There are countless ways in which human beings become deeply conflicted, divided, and damaged, none of which can be scientifically measured or cured. Such is the nature of the human heart and the subconscious mind, the two “places” where healing is needed most.
From the earliest days of psychoanalysis (some 140 years ago), pioneers in the field recognized that the mind is made up of different parts that suffer from conflict with one another. Most people are familiar with Freud’s theory that neurosis was caused by the rational Ego’s failure to successfully mediate the conflicts between a harshly controlling Superego and a dangerously primitive Id. The term “intrapsychic conflict” acknowledges that the human mind is comprised of different parts that can fail to get along with one another. If fact, the relationships between different parts of the mind can become broken, just are relationships within a family can become broken.
When a troubled family or couple seeks therapy, the therapist does not identify either as diseased. There may be high levels of dysfunction and distress, but that may be entirely due to their failure to manage their relationship conflicts in healthy ways. Again, these are not conditions that require a cure. Conflicted and broken relationships require a process of healing in order to restore a degree of wholeness that has been lost or compromised. This exact same principle applies to the nature and needs of a troubled mind.

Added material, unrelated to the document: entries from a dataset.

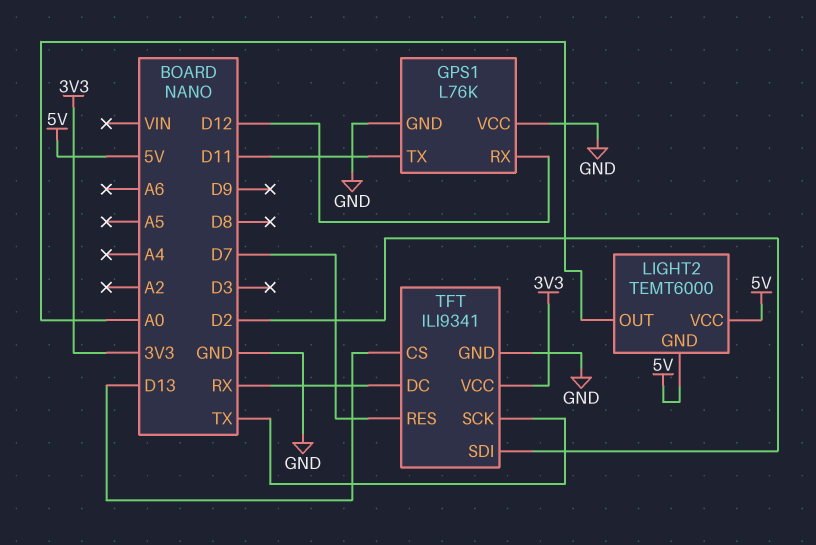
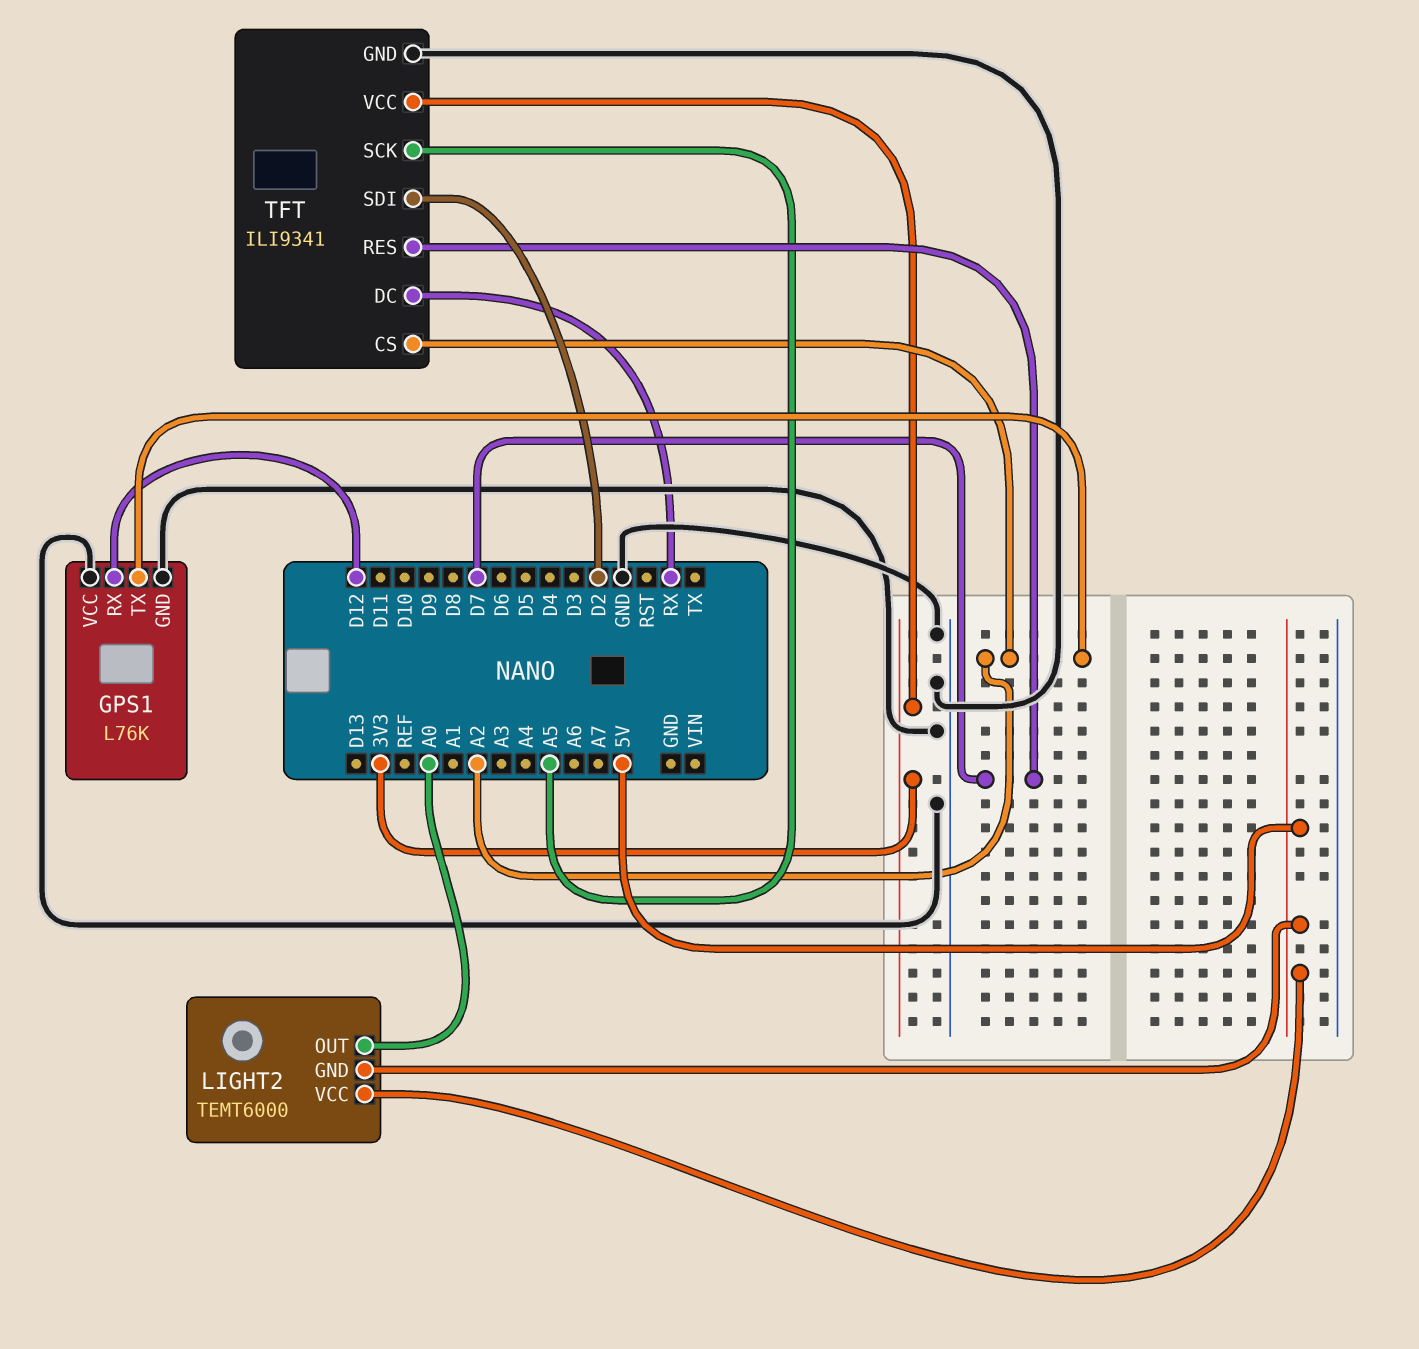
GPS1 pin TX: D11 -> A2
TFT pin CS: D13 -> A2
TFT pin SCK: TX -> A5

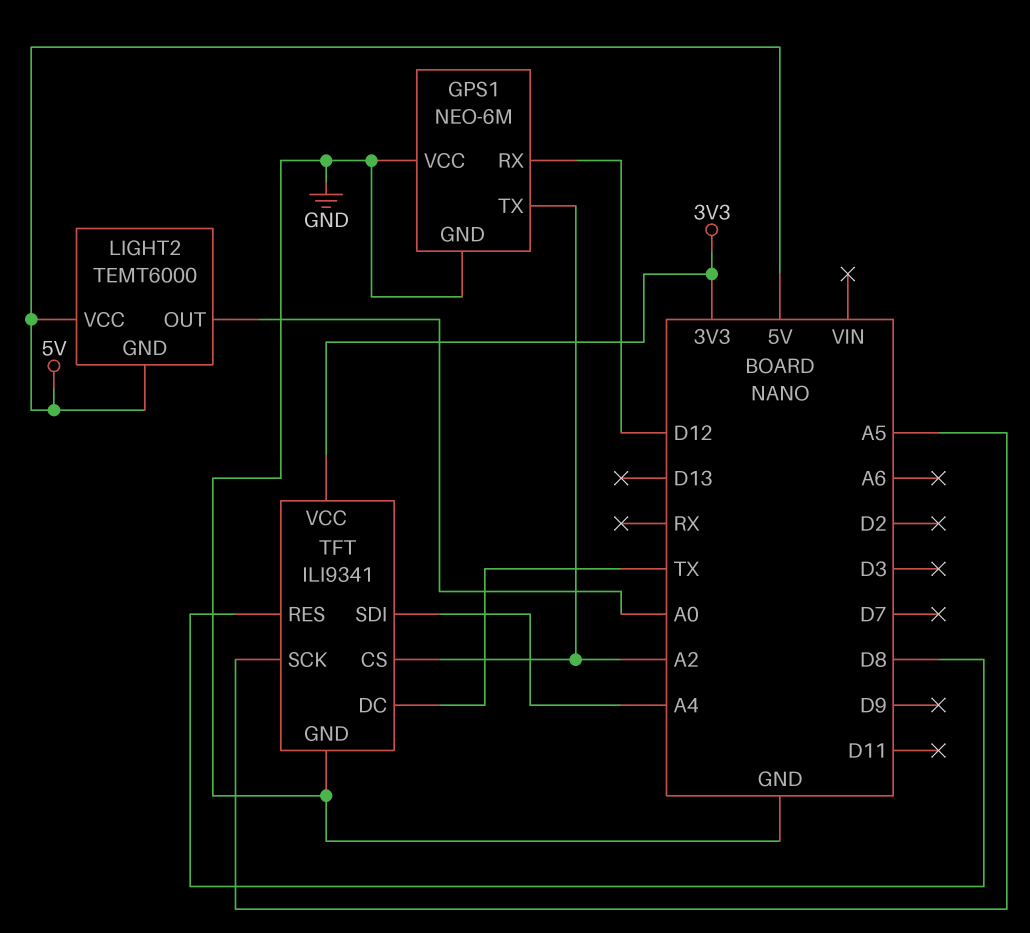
GPS1: L76K -> NEO-6M
TFT pin DC: RX -> TX
TFT pin RES: D7 -> D8
TFT pin SDI: D2 -> A4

When the conflicts between different parts of the mind (referred to as subpersonalities) are severe, those relationships need to be healed.
There have been numerous psychological models of subpersonalities developed since the dawn of psychotherapy. Psychosynthesis (Assagioli), Transactional Analysis (Berne), Gestalt Therapy (Perls), Transpersonal psychology (Wilber), and Voice Dialogue (Rowan and Rowan) are well-known examples. Today’s prevailing model for treating conflicted subpersonalities is Richard Schwartz’s Internal Family Systems (IFS), a model embodying an extensive catalogue of subpersonalities. Treatments that focus on repairing and/or improving the relationships between divided people and/or divided subpersonalities fall into the realm of healing.
The American Psychological Association, arbiter of mainstream (i.e. Western) psychology, requires empirical evidence in order to confer legitimacy to treatment interventions. The problem is, how does one gather empirical (objective) evidence of damaged relationships between invisible subpersonalities? Because we lack the means to do so, we are prevented from discussing the potential for healing. It’s not as though psychologists lack the ability to heal the psychological dysfunctions created by relationship conflict, it’s merely that we can’t identify an empirical foundation for doing so.
It is deeply problematic that psychology has failed to recognize the need for a model for healing the human mind. Doing so would not replace our current model for curing mental illness. Rather, a model of healing would complement and expand our paradigm for understanding and improving mental health.
The nature of the mind is too complex and vast to assume it can all be understood using the lamppost of empirical science. While it remains critical for science to guide and support our treatment interventions, it is equally important that science not prevent us from developing the healing treatments that real people require. Psychology must therefore evolve in order to accommodate the vital need.